READING PASSAGE –
+ + +

Canada: The Valuation Of Non-Compete Agreements

Last Updated: December 10 2013
Article by Paul Woodhouse

A non-compete agreement is a covenant to the purchase and sale agreement that restricts the seller of a business from competing with that business in the future. Such covenants usually last for a specified period of time and may apply to a specific geographic area (generally the area currently being served by the subject company).

Non-compete agreements provide buyers with a measure of comfort in that the expected stream of earnings from the business being acquired will not be disrupted by competition from the former owner. The seller benefits because the buyer has confidence that the anticipated earnings will materialize and therefore the seller can maximize the purchase price.

In some cases, they receive an annual payment for a specified number of years. In others, the amount the seller receives is included as part of the total purchase price. In either case, the seller is granting a promise to the buyer that may have considerable value in terms of preserving the future earnings potential of the acquired business. Thus, a non-compete agreement represents an important (though intangible) asset for the buyer, quite apart from the operating assets.

Why put a value on non-compete agreements?

If the consideration paid to the seller for entering into a non-compete agreement is included as part of the total purchase price paid for the acquisition, there are three good reasons to assign a separate value to it.

Accounting Standards and Reporting Requirements

If the purchaser is a corporation, generally accepted accounting principles (GAAP)1 require the parent company's financial statements to be consolidated with those of its subsidiary. Depending on the jurisdiction, these accounting rules have specific standards2 that require a purchaser to allocate the total purchase price paid in a business combination to the fair market value of all the tangible and identifiable intangible assets acquired (which would include the non-compete agreement). This provides stakeholders with more information on the true nature and cost of the acquisition.

Compliance with Income Tax Rules

Proposed changes to the Income Tax Act mean that any amount the seller receives for granting a restrictive covenant will be treated as ordinary income for income tax purposes.3 The buyer will generally treat the expense as the seller treats the income; in this case, it would be a deductible business expense. There are some exceptions to this general income inclusion rule. One exception is where the grantor and grantee jointly elect, in prescribed form with their tax return for the year, that the amount is an eligible capital expenditure to the buyer and an eligible capital amount to the grantor. Therefore, it is necessary for the parties to determine the value of the non-compete to ensure there are no unintended tax consequences.

Possible Future Damage Claim

In the event the seller breaches the covenant not to compete, the purchaser may have a claim for economic damages. The fact that a valuation was prepared at the time of the transaction demonstrates that the parties contemplated that real damages would arise if the seller was allowed to compete. This helps support the purchaser's legal claim against the seller.

How should a non-compete agreement be valued?

There are two generally accepted approaches used to determine the value of a non-compete agreement:

Differential Valuation Approach

The differential approach involves valuing the business under two different scenarios. The first valuation assumes the non-compete agreement is in place and the second valuation assumes that it is not. The difference in the value of the business under each approach is attributed to the non-compete agreement. Because the differential approach involves a rigorous business valuation analysis under two scenarios, it allows for more flexibility in determining the net impact on future cash flows arising from potential competition from the seller. The downside is that this approach is more complex and time consuming.

+ + +

DATASET EXCERPT –
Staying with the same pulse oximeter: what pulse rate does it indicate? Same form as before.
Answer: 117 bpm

+ + +

ACTIONS TO TAKE –
#1 Answer these questions using the article on valuing non-compete agreements:
(a) What geographic area do non-compete covenants generally cover?
(b) Under the proposed changes to the Income Tax Act, how is an amount the seller receives for granting a restrictive covenant treated?
(c) In the differential approach, what is attributed to the non-compete agreement?
#2 Carry on the article on valuing non-compete agreements, picking up after its final sentence.

RESPONSES PER TASK –
#1
(a) The area currently being served by the subject company.
(b) As ordinary income for income tax purposes.
(c) The difference in the value of the business between the valuation that assumes the agreement is in place and the one that assumes it is not.

#2
Direct Valuation of Economic Damages Approach

The direct approach involves determining the present value of the potential future economic damages that would occur as a direct result of not implementing a non-compete agreement. The direct approach is somewhat simpler since it involves estimating the direct damages from competition, usually in the form of a percentage of income lost. This method is more widely used because of the need for only one estimate of future operating results, which makes the analysis less time consuming. Both methods, if properly applied, should arrive at a similar conclusion of value.

A Framework for Using the Direct Damages Approach

When using the direct damages approach, the first step involves a risk analysis to determine the maximum potential damages that could arise if the seller competes with the acquired business.

The second step is to determine the "expected value" of the losses based on a probability assessment that considers the likelihood that the seller would compete with the acquired business.

The third step involves determining the present value of the economic damages avoided over the term of the non-compete agreement.

Step 1: Estimate annual economic losses, assuming competition from the seller.

This step involves the following stages:

  1. Estimate future earnings or cash flow, assuming a non-compete agreement is in place. This will generally incorporate the same set of assumptions that a hypothetical market participant would use in estimating future operating results for the purpose of pricing the acquisition.
  2. Quantify the potential damages (in the form of reduced earnings or cash flow) if the vendor(s) were free to compete with the business post sale. This generally involves a two-step process:

    1. Perform a risk assessment that considers the key factors that could negatively influence the business projections determined in Stage 1. Depending on the nature of the business, the following questions should be asked:

      • Does the former owner have significant personal contact with customers?
      • If so, are these customers loyal to the former owner? How many customers could the former owner take to a new business and what is the profit related to these accounts?
      • Are the other employees loyal to this person and do those employees have strong relationships with customers?
      • Does the former owner have access to trade secrets that are critical to the company's success?
Depending on the circumstances, financial damages may take the form of one or more of the following:

      • Lost sales to existing customers recruited by the former owner
      • Lost sales to new customers through the use of trade secrets taken by the former owner to provide a similar product or service
      • Lower gross profit margins due to reducing selling prices to compete with the former owner
      • Higher marketing expenses incurred in an attempt to mitigate damages (i.e., recoup the lost sales)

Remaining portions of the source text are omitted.